Заскрежетал замок, взвизгнули петли, и Гривнич оказался в небольшой комнате. Мандельштама он не успел сразу рассмотреть, потому что Мандельштам отпрыгнул от него на другой конец комнаты, к тёмному окну.
– Вы низко обманули меня. От вас несёт тюрьмой! Микробы! Меня дважды арестовывали, я знаю запах тюрьмы!
– Да, Осип Эмильевич, я утром навестил в тюрьме Гумилёва. Я принял ванну, но другого костюма у меня нет…
– Эти белогвардейские палачи в Феодосии… Я им прямо и честно сказал, что я порядочный человек, но они только посмеялись… Я признался им, что не создан для тюрьмы, а они хотели меня расстрелять… Слава богу, прибежал Волошин, эта всеобщая добрая баба… Горький придёт в ЧК, как Волошин, и вытащит зарвавшегося гуляку Гумилёва… Это же надо: красивенькую умницу Ларису Рейснер осмелился у самого Раскольникова умыкнуть!.. И в Тифлисе сажали меня меньшевики… Вас Валерием зовут? Как Брюсова… Имя слишком сладкое, не мужское какое-то…
Гривнич тем временем присмотрелся к Осипу Мандельштаму, этому внешне нелепому, удивительно нескладному устройству, производящему гениальные стихи. Половину культурной России они очаровывают, а вторую половину ставят в тупик. Небольшого роста, худенький, Мандельштам столь суетлив, что исчерпывающе заполняет комнату. Носится взад-вперед, по-гвардейски прямо, неестественно для комнатного пишущего человечка держа спину и откидывая лохматую голову, а ноги ставит так, будто в пуантах и словно вот-вот поднимется на них. В его нынешнем обличье отразился болезненно переживаемый и Гривничем душевный кризис, настигающий каждого мужчину около тридцати: молодость неотвратимо вытесняется зрелостью, а та воспринимается неадекватно трагически, как первый стук в твоё окно старости и смерти.
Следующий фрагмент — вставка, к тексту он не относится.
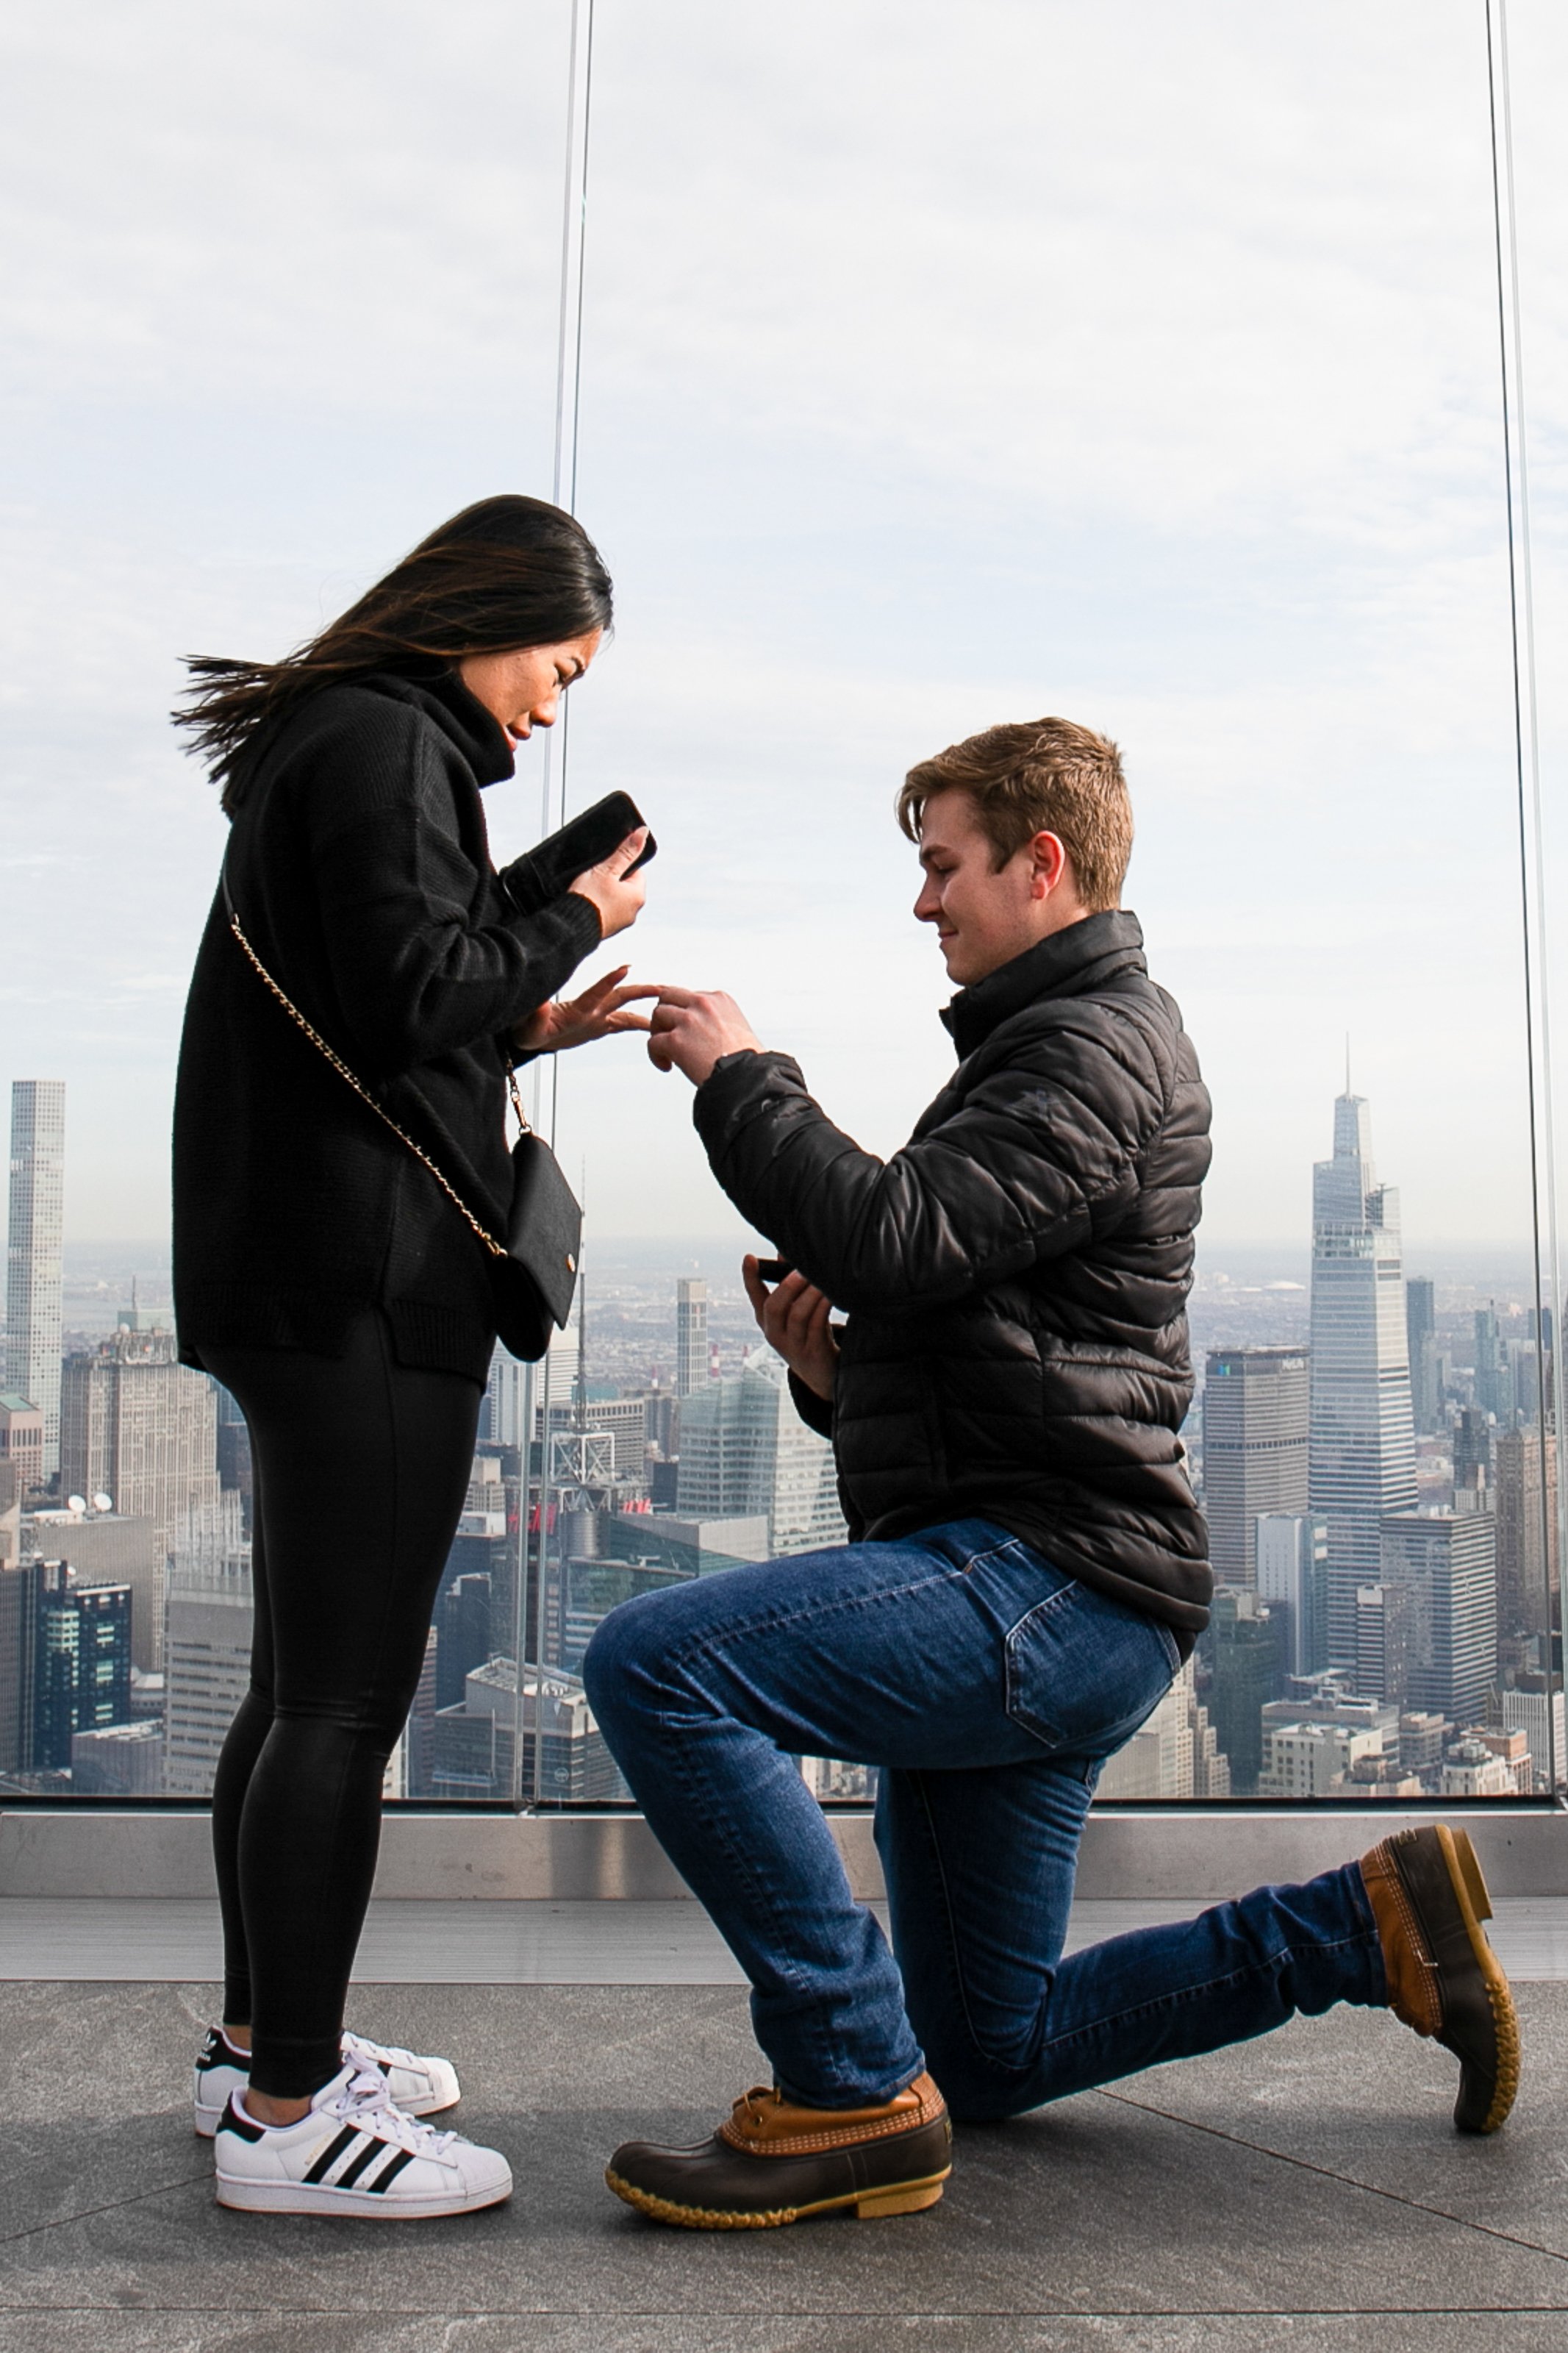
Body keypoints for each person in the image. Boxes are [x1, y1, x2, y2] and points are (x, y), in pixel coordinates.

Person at [583, 717, 1519, 2231]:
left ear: (1041, 862)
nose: (921, 901)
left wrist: (742, 1076)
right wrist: (833, 1381)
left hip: (1048, 1585)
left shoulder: (1094, 1046)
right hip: (1028, 1577)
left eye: (939, 865)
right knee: (990, 2047)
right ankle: (1366, 1926)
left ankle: (839, 2088)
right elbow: (987, 1332)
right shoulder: (1045, 1048)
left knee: (657, 1665)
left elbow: (890, 1236)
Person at [171, 494, 654, 2219]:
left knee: (293, 1693)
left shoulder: (338, 739)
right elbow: (398, 990)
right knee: (347, 1706)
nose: (549, 705)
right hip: (362, 1288)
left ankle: (258, 2047)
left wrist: (522, 1005)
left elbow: (394, 989)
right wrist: (576, 920)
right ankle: (294, 2118)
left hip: (296, 1271)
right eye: (555, 662)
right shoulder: (387, 746)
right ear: (490, 610)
На внешности Мандельштама этот всечеловеческий диссонанс отразился с катастрофической структурностью: сквозь прославленный в годы дебюта облик молодого Пушкина (правда, с проплешиной на темени – но кто поручится, что у живого молодого Пушкина не было проплешины на темени?) неумолимо просвечивает не зрелый муж, а вот именно старец, капризный в мощи зрелого интеллекта, беззубый, с беспомощно заострившимися носом и подбородком.
– Вы – почему? Зачем пришли?
Чудак уже застыл на месте и смотрит на него с выражением стоического терпения.